▶ _WHAT IS REQUIRED_:
Pull every line of text from the records below without changing a word, and leave the pictures out.
:::
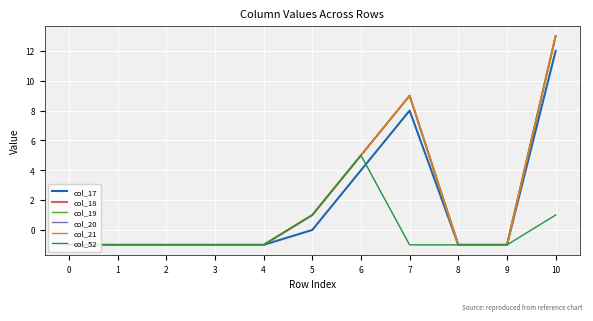

How many interior local peaks does the col_21 series have?

1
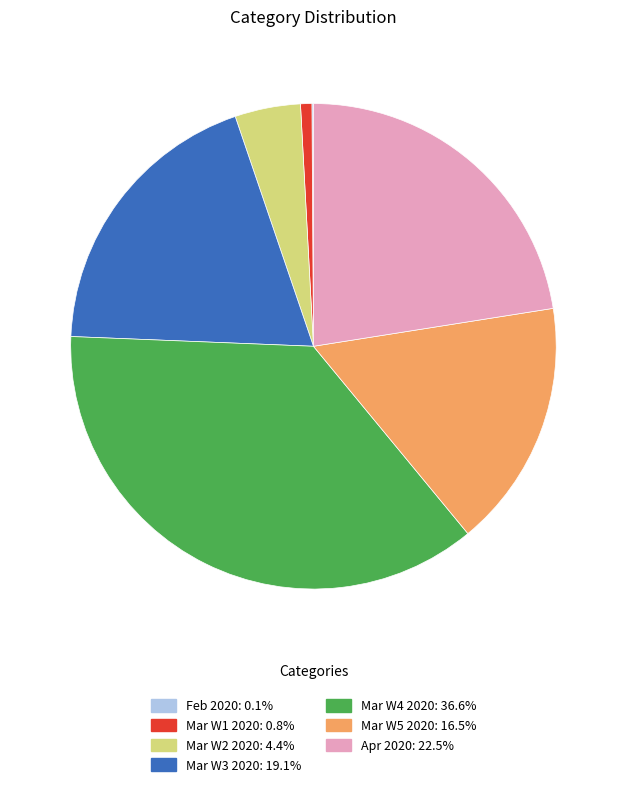

Does any single category account for the majority?

No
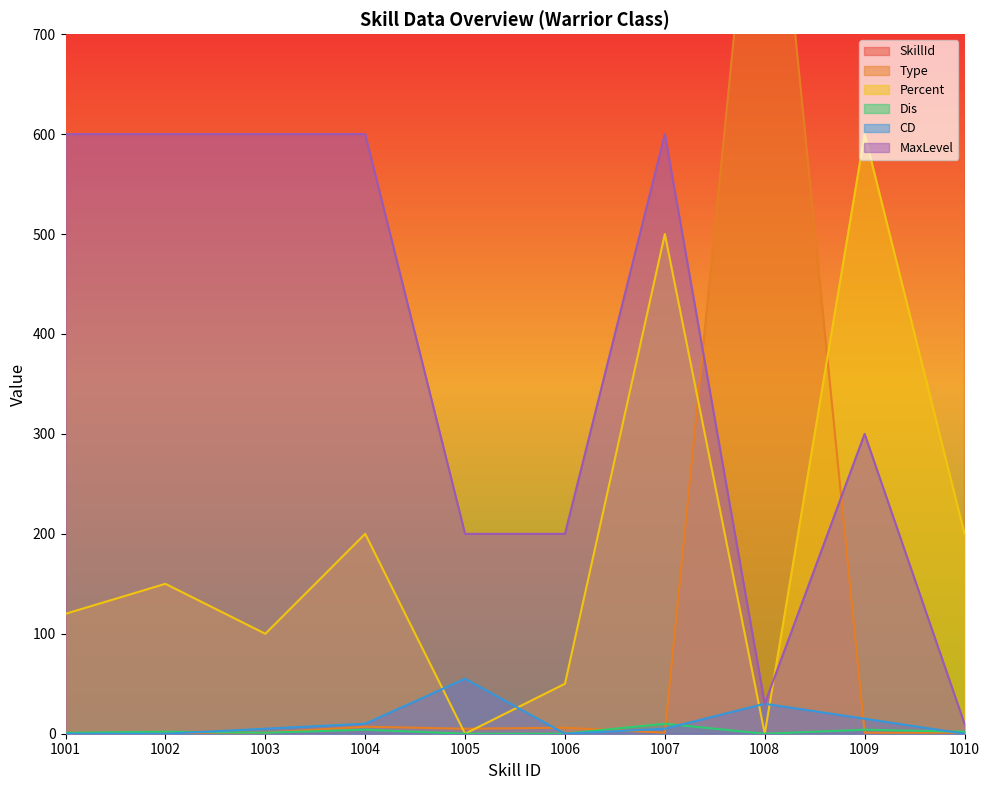

What is the difference between the second highest and minimum values in the SkillId series?

8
:::
▶ _OUTPUT FOR THIS EXERCISE_:
How many interior local peaks does the col_21 series have?

1

Does any single category account for the majority?

No

What is the difference between the second highest and minimum values in the SkillId series?

8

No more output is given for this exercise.